What you will do. Without skipping a line, reproduce the entries exactly.

=-=-=-=-=

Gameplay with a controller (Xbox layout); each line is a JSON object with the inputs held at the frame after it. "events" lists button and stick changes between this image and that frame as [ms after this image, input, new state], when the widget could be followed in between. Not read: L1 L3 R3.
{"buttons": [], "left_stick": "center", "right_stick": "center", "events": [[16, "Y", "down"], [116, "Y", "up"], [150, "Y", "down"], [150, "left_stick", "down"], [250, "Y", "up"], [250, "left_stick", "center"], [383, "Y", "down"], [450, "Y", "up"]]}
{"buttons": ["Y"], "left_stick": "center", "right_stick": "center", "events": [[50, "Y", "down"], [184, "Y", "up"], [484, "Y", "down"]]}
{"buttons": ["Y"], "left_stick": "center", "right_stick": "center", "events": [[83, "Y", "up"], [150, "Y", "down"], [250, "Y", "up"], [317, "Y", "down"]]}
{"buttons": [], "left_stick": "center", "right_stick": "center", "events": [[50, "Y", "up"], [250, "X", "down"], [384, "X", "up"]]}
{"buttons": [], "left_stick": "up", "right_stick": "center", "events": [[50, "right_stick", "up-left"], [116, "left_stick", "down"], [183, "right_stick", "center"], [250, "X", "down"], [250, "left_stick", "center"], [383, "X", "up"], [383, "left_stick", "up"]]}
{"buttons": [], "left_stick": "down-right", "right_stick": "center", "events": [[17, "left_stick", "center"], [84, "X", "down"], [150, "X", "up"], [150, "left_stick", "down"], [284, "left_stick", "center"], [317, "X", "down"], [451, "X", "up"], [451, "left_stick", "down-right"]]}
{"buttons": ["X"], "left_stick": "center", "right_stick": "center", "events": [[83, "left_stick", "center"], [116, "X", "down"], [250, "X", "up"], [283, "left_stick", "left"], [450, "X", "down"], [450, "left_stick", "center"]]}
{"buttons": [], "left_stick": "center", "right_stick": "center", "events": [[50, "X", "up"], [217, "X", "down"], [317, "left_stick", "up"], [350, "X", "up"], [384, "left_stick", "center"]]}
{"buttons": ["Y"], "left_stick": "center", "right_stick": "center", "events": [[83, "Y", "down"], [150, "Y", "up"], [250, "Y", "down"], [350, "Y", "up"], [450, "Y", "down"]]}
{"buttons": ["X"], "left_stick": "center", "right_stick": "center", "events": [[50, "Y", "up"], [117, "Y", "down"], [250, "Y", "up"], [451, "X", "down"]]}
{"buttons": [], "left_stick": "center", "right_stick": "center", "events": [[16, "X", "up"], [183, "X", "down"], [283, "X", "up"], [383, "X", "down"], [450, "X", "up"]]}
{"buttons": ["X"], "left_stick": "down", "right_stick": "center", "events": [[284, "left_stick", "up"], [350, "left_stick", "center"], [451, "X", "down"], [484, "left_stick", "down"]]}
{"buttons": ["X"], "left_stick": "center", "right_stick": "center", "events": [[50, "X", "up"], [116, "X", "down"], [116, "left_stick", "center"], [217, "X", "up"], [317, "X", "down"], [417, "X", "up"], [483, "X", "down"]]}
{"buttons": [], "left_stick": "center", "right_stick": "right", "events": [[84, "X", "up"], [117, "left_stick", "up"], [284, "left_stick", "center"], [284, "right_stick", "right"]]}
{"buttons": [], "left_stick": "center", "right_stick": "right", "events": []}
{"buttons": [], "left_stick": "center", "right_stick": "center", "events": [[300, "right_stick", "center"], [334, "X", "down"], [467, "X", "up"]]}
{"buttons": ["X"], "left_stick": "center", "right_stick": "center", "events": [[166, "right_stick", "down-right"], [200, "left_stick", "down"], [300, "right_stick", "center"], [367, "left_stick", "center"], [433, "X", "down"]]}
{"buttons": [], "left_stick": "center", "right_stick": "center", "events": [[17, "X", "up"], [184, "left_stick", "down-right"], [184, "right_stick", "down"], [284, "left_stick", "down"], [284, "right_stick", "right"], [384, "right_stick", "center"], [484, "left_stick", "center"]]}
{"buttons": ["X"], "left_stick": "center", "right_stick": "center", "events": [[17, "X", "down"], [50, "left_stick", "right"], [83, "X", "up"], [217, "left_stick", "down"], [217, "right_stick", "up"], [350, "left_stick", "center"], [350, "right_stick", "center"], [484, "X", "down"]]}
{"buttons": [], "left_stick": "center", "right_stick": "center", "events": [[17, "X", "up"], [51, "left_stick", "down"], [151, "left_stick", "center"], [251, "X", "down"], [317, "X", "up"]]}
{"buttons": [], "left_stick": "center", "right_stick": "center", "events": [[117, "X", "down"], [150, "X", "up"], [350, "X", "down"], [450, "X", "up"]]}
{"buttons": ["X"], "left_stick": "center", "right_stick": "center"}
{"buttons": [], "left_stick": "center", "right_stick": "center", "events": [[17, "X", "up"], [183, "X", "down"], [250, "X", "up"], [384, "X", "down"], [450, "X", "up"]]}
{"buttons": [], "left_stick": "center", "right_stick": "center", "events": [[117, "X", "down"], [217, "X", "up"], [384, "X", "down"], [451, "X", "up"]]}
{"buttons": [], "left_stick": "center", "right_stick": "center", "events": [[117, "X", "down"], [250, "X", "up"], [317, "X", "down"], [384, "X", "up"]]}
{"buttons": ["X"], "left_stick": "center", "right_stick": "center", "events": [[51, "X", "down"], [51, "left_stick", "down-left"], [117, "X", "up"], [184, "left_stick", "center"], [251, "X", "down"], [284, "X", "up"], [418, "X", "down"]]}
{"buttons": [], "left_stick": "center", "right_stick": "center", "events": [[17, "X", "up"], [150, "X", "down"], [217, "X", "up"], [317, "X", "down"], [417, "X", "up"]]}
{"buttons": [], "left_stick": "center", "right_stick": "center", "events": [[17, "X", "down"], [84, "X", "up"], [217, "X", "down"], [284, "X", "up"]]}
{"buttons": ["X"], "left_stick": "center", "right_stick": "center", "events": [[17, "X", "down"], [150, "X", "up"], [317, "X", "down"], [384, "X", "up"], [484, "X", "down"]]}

=-=-=-=-=

Answer box.
Gameplay with a controller (Xbox layout); each line is a JSON object with the inputs held at the frame after it. "events" lists button and stick changes between this image and that frame as [ms after this image, input, new state], when the widget could be followed in between. Not read: L1 L3 R3.
{"buttons": [], "left_stick": "center", "right_stick": "center", "events": [[16, "Y", "down"], [116, "Y", "up"], [150, "Y", "down"], [150, "left_stick", "down"], [250, "Y", "up"], [250, "left_stick", "center"], [383, "Y", "down"], [450, "Y", "up"]]}
{"buttons": ["Y"], "left_stick": "center", "right_stick": "center", "events": [[50, "Y", "down"], [184, "Y", "up"], [484, "Y", "down"]]}
{"buttons": ["Y"], "left_stick": "center", "right_stick": "center", "events": [[83, "Y", "up"], [150, "Y", "down"], [250, "Y", "up"], [317, "Y", "down"]]}
{"buttons": [], "left_stick": "center", "right_stick": "center", "events": [[50, "Y", "up"], [250, "X", "down"], [384, "X", "up"]]}
{"buttons": [], "left_stick": "up", "right_stick": "center", "events": [[50, "right_stick", "up-left"], [116, "left_stick", "down"], [183, "right_stick", "center"], [250, "X", "down"], [250, "left_stick", "center"], [383, "X", "up"], [383, "left_stick", "up"]]}
{"buttons": [], "left_stick": "down-right", "right_stick": "center", "events": [[17, "left_stick", "center"], [84, "X", "down"], [150, "X", "up"], [150, "left_stick", "down"], [284, "left_stick", "center"], [317, "X", "down"], [451, "X", "up"], [451, "left_stick", "down-right"]]}
{"buttons": ["X"], "left_stick": "center", "right_stick": "center", "events": [[83, "left_stick", "center"], [116, "X", "down"], [250, "X", "up"], [283, "left_stick", "left"], [450, "X", "down"], [450, "left_stick", "center"]]}
{"buttons": [], "left_stick": "center", "right_stick": "center", "events": [[50, "X", "up"], [217, "X", "down"], [317, "left_stick", "up"], [350, "X", "up"], [384, "left_stick", "center"]]}
{"buttons": ["Y"], "left_stick": "center", "right_stick": "center", "events": [[83, "Y", "down"], [150, "Y", "up"], [250, "Y", "down"], [350, "Y", "up"], [450, "Y", "down"]]}
{"buttons": ["X"], "left_stick": "center", "right_stick": "center", "events": [[50, "Y", "up"], [117, "Y", "down"], [250, "Y", "up"], [451, "X", "down"]]}
{"buttons": [], "left_stick": "center", "right_stick": "center", "events": [[16, "X", "up"], [183, "X", "down"], [283, "X", "up"], [383, "X", "down"], [450, "X", "up"]]}
{"buttons": ["X"], "left_stick": "down", "right_stick": "center", "events": [[284, "left_stick", "up"], [350, "left_stick", "center"], [451, "X", "down"], [484, "left_stick", "down"]]}
{"buttons": ["X"], "left_stick": "center", "right_stick": "center", "events": [[50, "X", "up"], [116, "X", "down"], [116, "left_stick", "center"], [217, "X", "up"], [317, "X", "down"], [417, "X", "up"], [483, "X", "down"]]}
{"buttons": [], "left_stick": "center", "right_stick": "right", "events": [[84, "X", "up"], [117, "left_stick", "up"], [284, "left_stick", "center"], [284, "right_stick", "right"]]}
{"buttons": [], "left_stick": "center", "right_stick": "right", "events": []}
{"buttons": [], "left_stick": "center", "right_stick": "center", "events": [[300, "right_stick", "center"], [334, "X", "down"], [467, "X", "up"]]}
{"buttons": ["X"], "left_stick": "center", "right_stick": "center", "events": [[166, "right_stick", "down-right"], [200, "left_stick", "down"], [300, "right_stick", "center"], [367, "left_stick", "center"], [433, "X", "down"]]}
{"buttons": [], "left_stick": "center", "right_stick": "center", "events": [[17, "X", "up"], [184, "left_stick", "down-right"], [184, "right_stick", "down"], [284, "left_stick", "down"], [284, "right_stick", "right"], [384, "right_stick", "center"], [484, "left_stick", "center"]]}
{"buttons": ["X"], "left_stick": "center", "right_stick": "center", "events": [[17, "X", "down"], [50, "left_stick", "right"], [83, "X", "up"], [217, "left_stick", "down"], [217, "right_stick", "up"], [350, "left_stick", "center"], [350, "right_stick", "center"], [484, "X", "down"]]}
{"buttons": [], "left_stick": "center", "right_stick": "center", "events": [[17, "X", "up"], [51, "left_stick", "down"], [151, "left_stick", "center"], [251, "X", "down"], [317, "X", "up"]]}
{"buttons": [], "left_stick": "center", "right_stick": "center", "events": [[117, "X", "down"], [150, "X", "up"], [350, "X", "down"], [450, "X", "up"]]}
{"buttons": ["X"], "left_stick": "center", "right_stick": "center"}
{"buttons": [], "left_stick": "center", "right_stick": "center", "events": [[17, "X", "up"], [183, "X", "down"], [250, "X", "up"], [384, "X", "down"], [450, "X", "up"]]}
{"buttons": [], "left_stick": "center", "right_stick": "center", "events": [[117, "X", "down"], [217, "X", "up"], [384, "X", "down"], [451, "X", "up"]]}
{"buttons": [], "left_stick": "center", "right_stick": "center", "events": [[117, "X", "down"], [250, "X", "up"], [317, "X", "down"], [384, "X", "up"]]}
{"buttons": ["X"], "left_stick": "center", "right_stick": "center", "events": [[51, "X", "down"], [51, "left_stick", "down-left"], [117, "X", "up"], [184, "left_stick", "center"], [251, "X", "down"], [284, "X", "up"], [418, "X", "down"]]}
{"buttons": [], "left_stick": "center", "right_stick": "center", "events": [[17, "X", "up"], [150, "X", "down"], [217, "X", "up"], [317, "X", "down"], [417, "X", "up"]]}
{"buttons": [], "left_stick": "center", "right_stick": "center", "events": [[17, "X", "down"], [84, "X", "up"], [217, "X", "down"], [284, "X", "up"]]}
{"buttons": ["X"], "left_stick": "center", "right_stick": "center", "events": [[17, "X", "down"], [150, "X", "up"], [317, "X", "down"], [384, "X", "up"], [484, "X", "down"]]}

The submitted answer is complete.